“You do not speak his name. Which tells me the rumors are true, that he really was murdered somewhere in the Nations down south.”
Rides-the-Lightning grunted, knowing full well the Red Wing had tricked him. “We don’t know that he was murdered. The story was that he drowned in a canoe mishap.”
“How convenient.”
“These things happen, Red Wing.”
“Yes. Of course.” He dribbled another couple of drops into Night Shadow Star’s mouth. “Such an unlucky family. The old Tonka’tzi murdered, attempts on the Keeper and Night Shadow Star, and now Lace is abducted. But only after her husband was flayed like a butchered turkey and tied to the wall with his severed muscles hanging like obscene feathers. Makes you wonder why the abomination is hunting them so hard.”
Fire Cat raised a forestalling hand. “But wait! Perhaps, like me, he has a hatred for the Four Winds Clan.”
“There is another explanation: he seeks to destroy them because they control the Power. Whoever controls the Power, controls Cahokia. And whoever controls Cahokia, controls the world.” Rides-the-Lightning smiled, displaying sunken and toothless pink gums. “And Night Shadow Star controls you, Red Wing. You and this ‘hate’ you are so fond of. I would be afraid, because Power is depending on the way you feel about the lady. For whatever purpose it chose you? I think it is going to be very unpleasant.”
Forty-eight
The flimsy ramada stood just up from the beached canoes that packed the river landing. Across the Father Water, high atop the bluff, Evening Star town could be seen, the high palace jutting from its mound. Sunlight sparkled on the broad river, bobbing as it was with canoes. A float of firewood was being hauled ashore just below where High Dance’s canoe had landed. The laborers called in unison as they struggled with the wet wood.
The ramada consisted of four slim poles, saplings really, that supported a lattice roof covered with old reed matting gone gray with mold. Bead sat in its shade on a gorgeous red-white-and-black-striped blanket, his feet pulled up, knees clasped in his arms. He had his hair up in a bun, pinned with a turkey-bone skewer, and wore only a stained buckskin apron suspended from a plain belt. The muscles in his arms flexed and relaxed, as if in time to his thoughts.
He glanced up as High Dance walked up from the canoe he’d hired to bring him across the busy river crossing. Like Bead, he had dressed like a commoner, pulling his hair into a twist the way some of the western dirt farmers did.
High Dance stepped into the shade, nodded to Bead, and then at the two warriors, or wolves as Bead called them. They stood out in the sun, bronzed skin shining from perspiration, their young, tattoo-free faces indeed reminding High Dance of the hunting prairie beasts.
“I am so glad to see you,” Bead said easily, a lazy smile on his lips. He’d painted his face a pale gray with two light blue streaks down the cheeks, a pattern with which High Dance was unfamiliar. “And even better, it’s good to see that you’ve come alone.”

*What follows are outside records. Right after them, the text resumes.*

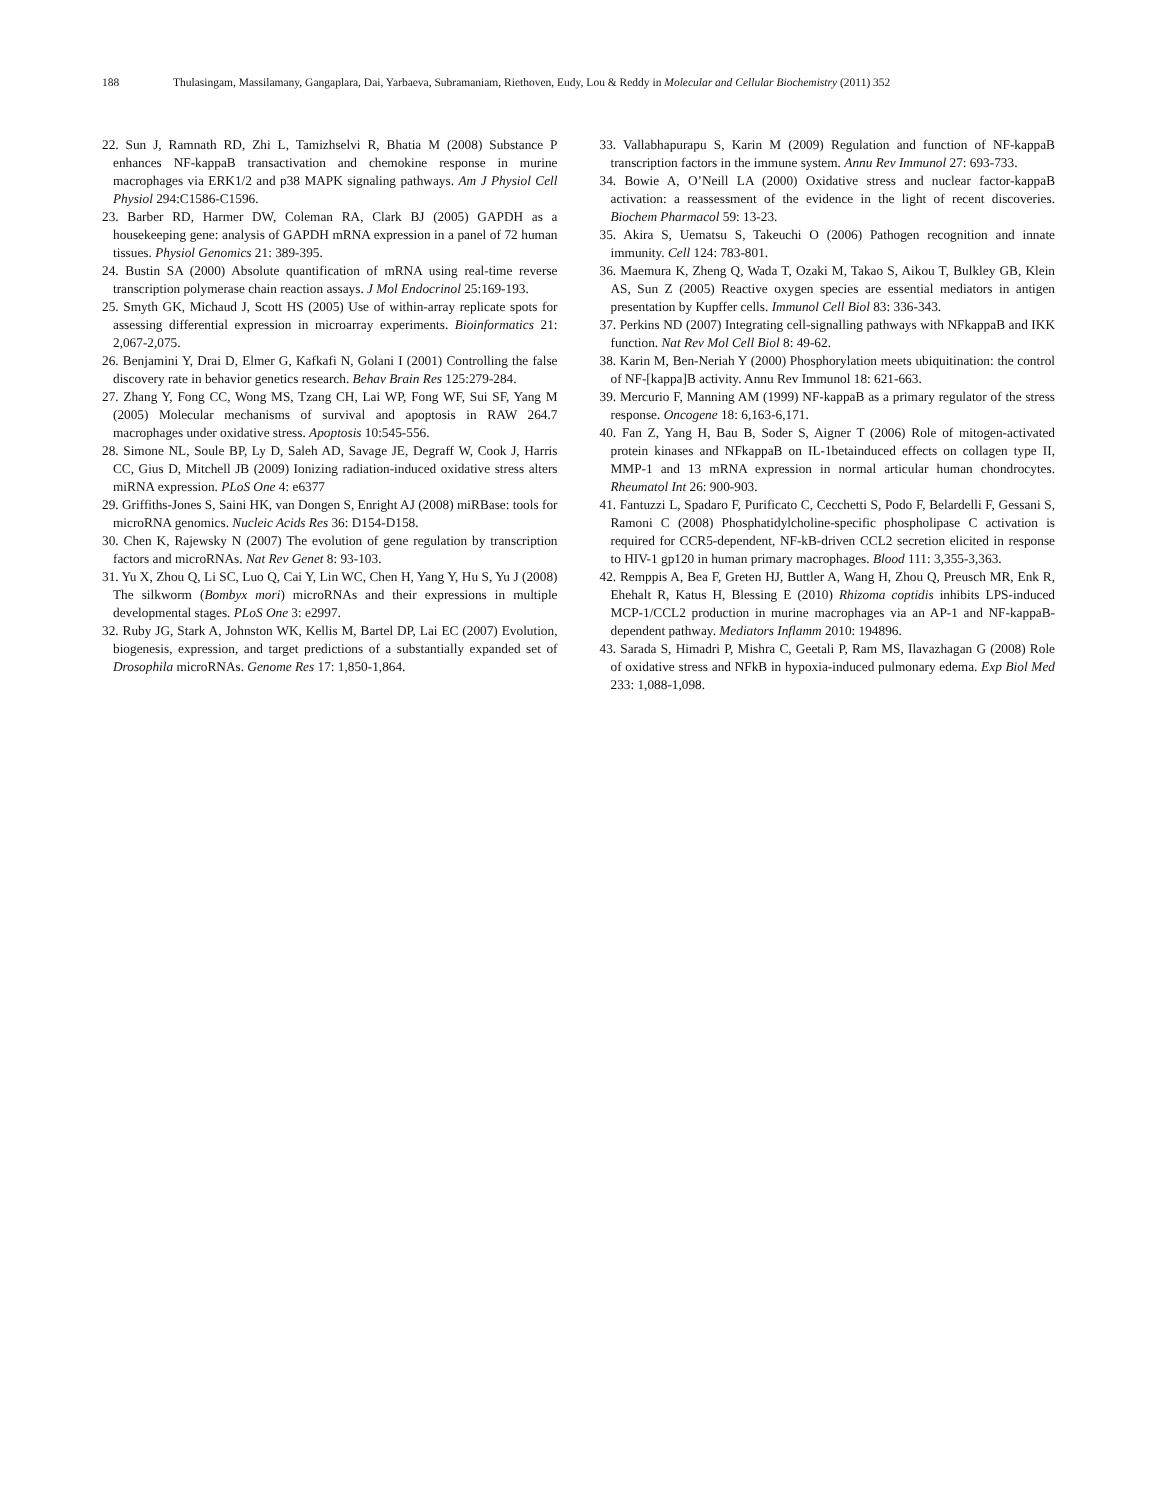188 Thulasingam, Massilamany, Gangaplara, Dai, Yarbaeva, Subramaniam, Riethoven, Eudy, Lou & Reddy in Molecular and Cellular Biochemistry (2011) 352
22. Sun J, Ramnath RD, Zhi L, Tamizhselvi R, Bhatia M (2008) Substance P enhances NF-kappaB transactivation and chemokine response in murine macrophages via ERK1/2 and p38 MAPK signaling pathways. Am J Physiol Cell Physiol 294:C1586-C1596.
23. Barber RD, Harmer DW, Coleman RA, Clark BJ (2005) GAPDH as a housekeeping gene: analysis of GAPDH mRNA expression in a panel of 72 human tissues. Physiol Genomics 21: 389-395.
24. Bustin SA (2000) Absolute quantification of mRNA using real-time reverse transcription polymerase chain reaction assays. J Mol Endocrinol 25:169-193.
25. Smyth GK, Michaud J, Scott HS (2005) Use of within-array replicate spots for assessing differential expression in microarray experiments. Bioinformatics 21: 2,067-2,075.
26. Benjamini Y, Drai D, Elmer G, Kafkafi N, Golani I (2001) Controlling the false discovery rate in behavior genetics research. Behav Brain Res 125:279-284.
27. Zhang Y, Fong CC, Wong MS, Tzang CH, Lai WP, Fong WF, Sui SF, Yang M (2005) Molecular mechanisms of survival and apoptosis in RAW 264.7 macrophages under oxidative stress. Apoptosis 10:545-556.
28. Simone NL, Soule BP, Ly D, Saleh AD, Savage JE, Degraff W, Cook J, Harris CC, Gius D, Mitchell JB (2009) Ionizing radiation-induced oxidative stress alters miRNA expression. PLoS One 4: e6377
29. Griffiths-Jones S, Saini HK, van Dongen S, Enright AJ (2008) miRBase: tools for microRNA genomics. Nucleic Acids Res 36: D154-D158.
30. Chen K, Rajewsky N (2007) The evolution of gene regulation by transcription factors and microRNAs. Nat Rev Genet 8: 93-103.
31. Yu X, Zhou Q, Li SC, Luo Q, Cai Y, Lin WC, Chen H, Yang Y, Hu S, Yu J (2008) The silkworm (Bombyx mori) microRNAs and their expressions in multiple developmental stages. PLoS One 3: e2997.
32. Ruby JG, Stark A, Johnston WK, Kellis M, Bartel DP, Lai EC (2007) Evolution, biogenesis, expression, and target predictions of a substantially expanded set of Drosophila microRNAs. Genome Res 17: 1,850-1,864.
33. Vallabhapurapu S, Karin M (2009) Regulation and function of NF-kappaB transcription factors in the immune system. Annu Rev Immunol 27: 693-733.
34. Bowie A, O’Neill LA (2000) Oxidative stress and nuclear factor-kappaB activation: a reassessment of the evidence in the light of recent discoveries. Biochem Pharmacol 59: 13-23.
35. Akira S, Uematsu S, Takeuchi O (2006) Pathogen recognition and innate immunity. Cell 124: 783-801.
36. Maemura K, Zheng Q, Wada T, Ozaki M, Takao S, Aikou T, Bulkley GB, Klein AS, Sun Z (2005) Reactive oxygen species are essential mediators in antigen presentation by Kupffer cells. Immunol Cell Biol 83: 336-343.
37. Perkins ND (2007) Integrating cell-signalling pathways with NFkappaB and IKK function. Nat Rev Mol Cell Biol 8: 49-62.
38. Karin M, Ben-Neriah Y (2000) Phosphorylation meets ubiquitination: the control of NF-[kappa]B activity. Annu Rev Immunol 18: 621-663.
39. Mercurio F, Manning AM (1999) NF-kappaB as a primary regulator of the stress response. Oncogene 18: 6,163-6,171.
40. Fan Z, Yang H, Bau B, Soder S, Aigner T (2006) Role of mitogen-activated protein kinases and NFkappaB on IL-1betainduced effects on collagen type II, MMP-1 and 13 mRNA expression in normal articular human chondrocytes. Rheumatol Int 26: 900-903.
41. Fantuzzi L, Spadaro F, Purificato C, Cecchetti S, Podo F, Belardelli F, Gessani S, Ramoni C (2008) Phosphatidylcholine-specific phospholipase C activation is required for CCR5-dependent, NF-kB-driven CCL2 secretion elicited in response to HIV-1 gp120 in human primary macrophages. Blood 111: 3,355-3,363.
42. Remppis A, Bea F, Greten HJ, Buttler A, Wang H, Zhou Q, Preusch MR, Enk R, Ehehalt R, Katus H, Blessing E (2010) Rhizoma coptidis inhibits LPS-induced MCP-1/CCL2 production in murine macrophages via an AP-1 and NF-kappaB-dependent pathway. Mediators Inflamm 2010: 194896.
43. Sarada S, Himadri P, Mishra C, Geetali P, Ram MS, Ilavazhagan G (2008) Role of oxidative stress and NFkB in hypoxia-induced pulmonary edema. Exp Biol Med 233: 1,088-1,098.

He gestured at the tens of men and youths loading and unloading canoe contents around them. Older women, dressed in bright colors, offered cooked and raw food from the shade of nearby ramadas, or paraded past with bowls of victuals. Skinny boys lurked in the crowd, each offering a carving, or other memento of Cahokia in return for a shell.
“As though one could actually tell in this confusion,” Bead amended.
“I came alone.” High Dance squinted at the two guards who watched him through suspicious eyes.
“So glad!” Bead popped to his feet, smacking his hands as if to free them of clinging sand. “I hoped that your sister hadn’t completely frightened you away. I really should make some time to have a visit with her. She seems … I don’t know, serious? Wouldn’t you say? You’re her brother. You’d know why she acts like such a nervous and close-minded old forest hen.”
“My sister is none of your concern.”
Bead glanced at him, an eyebrow lifting. “I’ve got it! Could it be? Tell me she isn’t still letting that ugly little dwarf crawl under her blanket. For the life of me, I just can’t get my imagination around a full-grown and handsome woman like your sister finding any kind of satisfaction from that tiny and misshapen little man.”
“You had better restrict your comments to things that are your business.” High Dance felt a cold fury blow through him. That Columella allowed that cunning little imp into her bed was bad enough, but to have the slippery Bead throw it in his face? Absolutely unacceptable!
Bead seemed nonplussed. “Oh, but it is my business, as you shall see. Come on. I’ve got something that will excite you to no end. Hah, I’ll bet you’ll be so overjoyed you even forgive me for that last deplorable comment about your sister.”